• [Tasks for this exercise]
A. In the gardening interview, which kale does Liz say is the only one she really likes?
B. Please reproduce the stretch of the gardening interview from "Do you think" through "more drought resistant.".
C. Carry on the gardening interview from the point where it stops.

• [Exercise passage]
So you're okay where you are with rain, obviously, but sans you have ample sufficiency. What about on the other side of the range? We've been hearing stories in Australia here of how dreadfully hot and dry Britain is becoming.


Liz:

This year has been incredible. We've had high temperatures, but we have been lucky enough to have some rain. But my daughter who lives in southern England has sent me photographs of the kids playing in the park and I thought they were on the beach because the grass was just completely brown. It was just so dry and the land was cracked where it's been so long since there has been any rain. I have got to say, in most places it has now rained. But there's all those issues then we're getting a lot of rain suddenly after it's been very dry.


Morag:

Do you think or do you hear much about the new conversations in permaculture around thinking differently about water?




Liz:

Yes, absolutely. There's a very real sense that we need to be so much better at keeping water in the ground at harvesting rainwater, managing our use of water, being more sensitive about our use and also looking at what we're growing so that we don't just rely on crops that are water heavy. You look at crops that are going to be more drought resistant.


Mprag:

How much of your garden then do you focus on perennials and those more resilient, robust type plants?


LIz:

Easily over half the garden is perennial in terms of trees and shrubs and I've done lots of experimenting with perennial vegetables. 


Morag:

What are your favorite perennial vegetables?


Liz:

Well, asparagus. One of the things that I concentrate on is things that are high cost in terms of us buying them elsewhere. We can grow that one here.


Morag:

We grow that here too in the subtropics.


Liz:

So I can't leave out all winter. So I do have to lift it and look after that and look after the little growth bits that are going to come back next year. Then there are kales and cabbages and things. So there are several kales, but the only one I really like is a Taunton Deane kale and the only cabbage I really like is an Asturian tree cabbage because it's got a mild sauce almost sweet to taste. I've been trying lots of perennial veg, but what I've actually found is that the reason that I grow the annuals is because I prefer the taste. So some of it, we're gonna have to retrain ourselves. We're gonna have to retrain ourselves to eat things that, at the moment, we find a bit strong. Well, we just have to learn to cook it differently,


Morag:

I think that’s the thing, isn't it? It's actually thinking differently in the kitchen and thinking about blending as well. I get a leaf of this and a leaf of that and a leaf or something else and I have so many different types of things that are all mixed together. It's not like okay, I have a blob of this particular vegetable on the plate. It's a lot of different things and I'm really curious about how you use [inaudible].

• [Data section]

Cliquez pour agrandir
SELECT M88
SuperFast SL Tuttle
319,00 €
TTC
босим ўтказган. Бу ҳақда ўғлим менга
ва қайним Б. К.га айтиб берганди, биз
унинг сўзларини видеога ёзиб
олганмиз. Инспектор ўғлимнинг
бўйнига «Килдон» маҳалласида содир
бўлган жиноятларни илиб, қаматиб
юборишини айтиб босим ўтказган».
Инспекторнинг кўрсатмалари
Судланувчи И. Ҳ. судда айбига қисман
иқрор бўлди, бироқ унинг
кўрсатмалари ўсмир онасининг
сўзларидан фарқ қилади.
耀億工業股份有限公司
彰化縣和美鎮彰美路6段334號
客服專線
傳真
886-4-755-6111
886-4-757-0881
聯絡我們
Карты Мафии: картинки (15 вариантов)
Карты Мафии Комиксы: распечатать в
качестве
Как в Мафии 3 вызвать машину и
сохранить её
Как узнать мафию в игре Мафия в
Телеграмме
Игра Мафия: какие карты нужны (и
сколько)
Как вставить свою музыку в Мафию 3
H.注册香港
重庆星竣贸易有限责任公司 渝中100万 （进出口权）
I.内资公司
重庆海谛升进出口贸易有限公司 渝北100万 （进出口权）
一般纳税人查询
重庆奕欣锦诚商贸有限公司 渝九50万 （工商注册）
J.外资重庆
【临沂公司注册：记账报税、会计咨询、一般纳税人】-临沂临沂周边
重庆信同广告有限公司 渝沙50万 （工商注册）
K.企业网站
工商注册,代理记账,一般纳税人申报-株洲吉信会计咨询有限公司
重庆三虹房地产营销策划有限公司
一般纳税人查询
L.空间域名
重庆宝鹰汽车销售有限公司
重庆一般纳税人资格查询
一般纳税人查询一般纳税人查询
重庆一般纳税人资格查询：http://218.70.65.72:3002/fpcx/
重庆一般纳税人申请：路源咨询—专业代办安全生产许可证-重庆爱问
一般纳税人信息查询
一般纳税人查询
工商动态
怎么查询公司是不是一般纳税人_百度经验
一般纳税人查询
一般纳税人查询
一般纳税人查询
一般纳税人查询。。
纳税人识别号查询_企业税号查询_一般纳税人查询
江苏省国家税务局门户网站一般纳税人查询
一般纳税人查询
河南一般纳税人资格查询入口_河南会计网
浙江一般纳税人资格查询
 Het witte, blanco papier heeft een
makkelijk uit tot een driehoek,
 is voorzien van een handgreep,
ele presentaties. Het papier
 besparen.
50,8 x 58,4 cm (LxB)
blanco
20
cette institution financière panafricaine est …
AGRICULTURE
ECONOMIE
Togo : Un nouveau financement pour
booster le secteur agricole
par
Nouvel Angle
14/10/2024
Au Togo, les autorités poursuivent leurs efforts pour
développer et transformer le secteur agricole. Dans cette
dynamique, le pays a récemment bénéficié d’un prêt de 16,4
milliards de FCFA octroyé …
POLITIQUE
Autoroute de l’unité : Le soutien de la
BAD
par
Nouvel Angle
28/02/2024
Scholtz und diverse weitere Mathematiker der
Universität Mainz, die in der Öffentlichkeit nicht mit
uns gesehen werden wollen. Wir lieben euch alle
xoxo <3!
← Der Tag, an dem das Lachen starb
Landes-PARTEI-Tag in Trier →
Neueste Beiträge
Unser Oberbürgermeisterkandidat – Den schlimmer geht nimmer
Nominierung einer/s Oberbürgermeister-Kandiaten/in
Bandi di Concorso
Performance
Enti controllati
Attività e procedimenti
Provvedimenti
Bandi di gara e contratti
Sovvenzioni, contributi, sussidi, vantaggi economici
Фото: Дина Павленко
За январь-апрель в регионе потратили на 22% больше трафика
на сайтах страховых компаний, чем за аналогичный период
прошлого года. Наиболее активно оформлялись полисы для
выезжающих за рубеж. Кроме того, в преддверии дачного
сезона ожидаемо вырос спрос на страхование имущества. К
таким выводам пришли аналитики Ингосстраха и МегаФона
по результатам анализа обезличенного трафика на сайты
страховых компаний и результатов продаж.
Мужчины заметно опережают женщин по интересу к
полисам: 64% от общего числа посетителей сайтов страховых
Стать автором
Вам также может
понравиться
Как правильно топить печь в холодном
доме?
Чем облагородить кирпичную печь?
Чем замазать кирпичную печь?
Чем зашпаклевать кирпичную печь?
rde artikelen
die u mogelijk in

• [Answers for each item]
A. The Taunton Deane kale.

B.
Do you think or do you hear much about the new conversations in permaculture around thinking differently about water?




Liz:

Yes, absolutely. There's a very real sense that we need to be so much better at keeping water in the ground at harvesting rainwater, managing our use of water, being more sensitive about our use and also looking at what we're growing so that we don't just rely on crops that are water heavy. You look at crops that are going to be more drought resistant.

C.
Liz:

So just as simply as we grate it in salads. It’s just as simple as that. As part of my process of getting better, I have a really simple part of my diet. So I do eat quite a lot of what a lot of people consider quite plain food and for me, rather than it being plain, I can savor that individual flavor one at a time and then do and always make the combinations happen in my mouth rather than having put some together.


Morag:

That's really nice.  [inaudible]grows so abundantly here too. It's one of those plants, I think, we need to really introduce so many more people to.


Liz:

If I wasn't growing it to eat, I would grow it in the garden anyway, because I absolutely love the shape of the leaves, I love the form of the plant and those little yellow flowers, which then suddenly go, “Hi, we're here!” It’s just beautiful.


Morag:

The sunflowers, the little mini sunflowers just scattered around there and the crowns that you're talking about. Those little growing tips, the crowns, they're so sweet. They just poke about at the top of the soil, you can kind of see them when you're fasik around in the mountain. It’s beautiful. So you have another book that's going to be published around about April next year. Can you tell us a little bit about what's the story that's emerging through that book?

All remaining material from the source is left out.